A forte tradição oral, cantos e contos populares de caráter mitológico, mistura mfantasias, magia e superstições e atravessa os tempos. Recitados com alegria e sempre com final feliz fazem parte da melhor tradição. Poesias celebram a beleza do lendário Rio Nilo, a esperança na terra, os mistérios do deserto de Saara e se misturam a canções de louvor ou zombaria, descrevendo crenças e rixas, exprimindo a identidade, a posição política e a visão da vida e do futuro de seu povo.
País com múltipla influência cultural africana, árabe, egípcia e inglesa era possível encontrar todo mês, na Praça Etinay, no centro de Cartum, a capital fundada pelo Egito há 202 anos, centenas de amantes de livros. Reunidos em frente a livraria Sudan, aberta em 1902 pela Grã-Bretanha, a aglomeração compunha o público de uma feira-sebo ao ar livre. Seus organizadores, orgulhosos de uma cidade que já teve mais de 400 livrarias, se orgulham de dizer que não vendem livro usado, mas livro com desconto.

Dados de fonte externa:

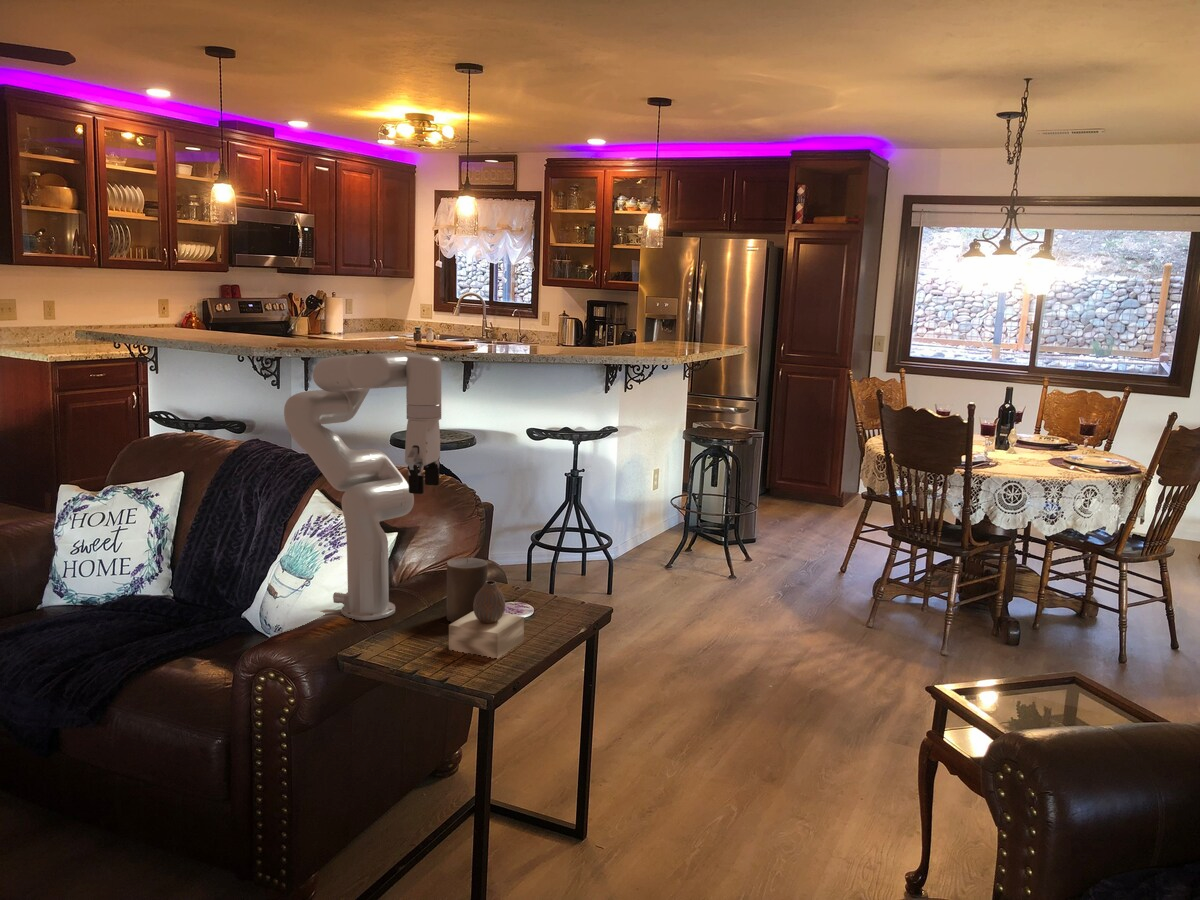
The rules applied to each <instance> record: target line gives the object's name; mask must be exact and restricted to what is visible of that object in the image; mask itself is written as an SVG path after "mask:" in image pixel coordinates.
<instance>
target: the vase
mask: <svg viewBox="0 0 1200 900" xmlns="http://www.w3.org/2000/svg"><path fill="white" fill-rule="evenodd" d="M473 609H474V614H475V616H476V618H477V619H478V620H479V621H480V622H482V623H487V624H491V623H495V622H497V621H498V620H499V619H500V618H501V617H502V616H503V613H504V614H505V610H506V598H505V595H504V593H503V592H502V591H501V589H500V588H499V586H498V583H497V582H496V581H495V580H488V581H486V582H485V583H484V585H483V587H482V588H481V589H480V590H479V591H478V592H477V594H476V596H475V598H474V602H473Z"/></svg>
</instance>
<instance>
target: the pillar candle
mask: <svg viewBox="0 0 1200 900" xmlns="http://www.w3.org/2000/svg"><path fill="white" fill-rule="evenodd" d="M488 568H489V567H488V561H486V559H482V558H477V557H463V558H462V557H459V558H454V559H451V560H448V561H447V562H446V612H445V613H446V620H447V621H448V622H449V621H450V623H453V622H455V621H457V620H458V619H460V618H462V617H464V616H465V615H467V614H469V613H471V612H473V611H474V609H473V602H474V598H475V596H476V594H477V592H478V591H479V590H480V589H481V588H482V587H483V585H484V583H485V582H486V581H489V580H488V578H489V577H488Z"/></svg>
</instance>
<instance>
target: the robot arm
mask: <svg viewBox="0 0 1200 900" xmlns="http://www.w3.org/2000/svg"><path fill="white" fill-rule="evenodd" d="M312 379H313V381H314V383H315V385H316V386H317V387H318V388H320V390H319V389H318V390H307V391H302V392H299V393H295V394H293V395H291V396H290V397H289V398H288V399H287V400H286V402H285V404H284V408H283V416H284V422H285V425H286V428H287V431H288V433H289V434H290V436H291V438H292V439H293V440H294V441H295V443H296V444H297V445H298V446H299V447H300V448H301V449H302V450H303V451H304V452H305V453H306V454H307V455H308V456H309V457H310V459H312V461H313V463H314V464H315V466H316V467H317V468H318V470H319V471H320V472H321V473H322V475H323V477H325V479H326V480H327V482H328V483H329V484H330V485H331V488H333V489H335V490H336V491H339V492H343V494H342V498H341V511H342V515H343V519H344V524H345V533H346V565H347V566H346V567H347V570H346V571H347V574H346V575H347V592H346V593H343V592H333V595H332V600H333V603H334V604H342V605H343V606H342V607H341V615H342V614H343V615H344V616H347V617H349V618H352V619H351V620H353V619H355V620H354V621H376V620H381V619H384V618H385V619H386V618H388V617H390V616H393V615H394V614H395V613H396V605H395V603H393V602H390V600H389V599H390V597H389V595H390V593H389V590H390V589H389V583H390V582H389V541H388V535H387V534H386V532H385V530H384V529H383V528H382V527H381V524H380V522H383V521H388V520H392V519H397V518H400V517H403V516H406V515H407V514H409V513H410V512H411V511H412V509H413V507H414V504H415V497H414V494H416V495H422V494H424V493H425V490H424V489H425V487H424V485H426V486H439V485H440V459H441V458H440V457H441V431H440V421H439V420H442V360H441V359H440V357H438V356H436V355H424V354H423V355H421V354H419V353H416V352H386V353H385V352H384V353H383V352H382V353H370V354H364V353H359V354H357V353H356V354H349V355H338V356H330V357H325V358H322V359H321V360H320V361H318V362H317V363H316V365H314V367H313V371H312ZM401 387H402V388H403V387H406V388H405V390H406V392H405V393H406V395H405V396H406V397H405V398H406V420H407V423H406V429H405V430H406V431H405V443H404V444H405V446H404V447H405V448H404V464H405V465H407V470H408V471H407V472H408V473H407V474H408V481H407V479H406V478H405V477H404V476H403V475H402V472H400V470H398V467H396V465H395V464H394V463H393V461H392V460H391V459H390V458H389V457H388V455H387V454H386V453H385V452H383V451H381V450H380V449H379V450H378V449H375V448H365V449H358V450H357V449H352V448H349V446H348V445H346V443H345V442H344V441H343V439H342V437H340V436H339V435H338V434H337V433H336V432H334V431H332V430H331V429H329V428H327V427H325V426H323V425H328V424H341V423H345V422H349V421H350V420H352V419H353V418H354V417H355V416H356V414H357V413H358V411H359V409H360V407H361V405H362V404H363V403H364V400H365V399H366V397H367V395H368V393H369V392H370V389H388V388H401ZM423 471H424V475H423ZM343 615H342V616H343ZM344 616H343V617H344ZM349 618H348V619H349Z"/></svg>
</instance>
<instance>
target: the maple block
mask: <svg viewBox="0 0 1200 900" xmlns="http://www.w3.org/2000/svg"><path fill="white" fill-rule="evenodd" d="M524 632H525V616H520V615H516V614H515V615H514V614H509V613H505V612H504V613H503V616H502V617H501V618H500V619H499V620H498V621H497V622H495V623H491V624H487V623H482V622H480V621H479V620H478V619H477V618H476V616H475V614H474V611H473V612H471V613H469V614H467V615H465V616H464V617H462V618H460V619H458V620H457V621H455V622H453V623H452V622H450V624H448V650H449V651H452V650H454V651H453V652H457V651H458V652H459V653H462V652H464V654H468V653H471V654H470V655H473V654H477V655H476V656H478V655H481V656H480V657H483V656H487V657H486V658H489V657H491V658H490V659H494V658H497V659H496V660H498V659H500V658H501V657H503V656H504V655H506V654H507V653H508V651H509V652H510V651H512V650H513V649H514V647H515V648H516V647H517V646H519V645H520V644H521V643H523V642H525V641H524V639H525V633H524ZM511 649H512V650H511ZM502 655H503V656H502Z"/></svg>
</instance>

Quis o destino que um conjunto de maus governantes, militares ferozes, milícias delinquentes, religiosos fanáticos e comerciantes sem escrúpulos, se unissem para destruir o país. Conseguiram fazer do Sudão um país marcado pela pobreza, agravada por guerras constantes, crise econômica permanente, fome e fanatismo religioso. No meio de todo o horror primitivo, enfrenta também, como todo o mundo, o esfacelamento cultural provocado pela internet. Tudo assim, e a indiferença do mundo, contribuíram para levar ao declínio a reputação literária dos sudaneses, um dos mais importantes mercados culturais para escritores árabes.
Considerado por diferentes indicadores internacionais como um dos mais pobres, violentos, de alta percepção de corrupção governamental e mais instáveis países do mundo, o Sudão volta a enfrentar conflitos armados entre as forças do exército que controlam governo e grupos paramilitares. Segundo a ONU o número de mortos já ultrapassou o total de 300 com mais de 3 mil feridos ou desaparecidos. Os combatentes não aceitam o cessar-fogo que possa permitir a saída de civis das zonas de conflito, agravando a tragédia humanitária no país.
O militarismo ativo, autoritário e discricionário, legal ou de milícias, é uma triste tradição no Sudão desde a independência. As divisões entre generais, ora dentro, ora fora do governo, impedem que se criem as condições para o país fazer a transição e funcionar como República sob controle civil. Os combates entre as facções rivais, sem nenhuma consideração pela tranquilidade da população civil, são rotina, misturadas com limpeza étnica, genocídios e violação da privacidade e integridade das pessoas comuns, especialmente mulheres e crianças.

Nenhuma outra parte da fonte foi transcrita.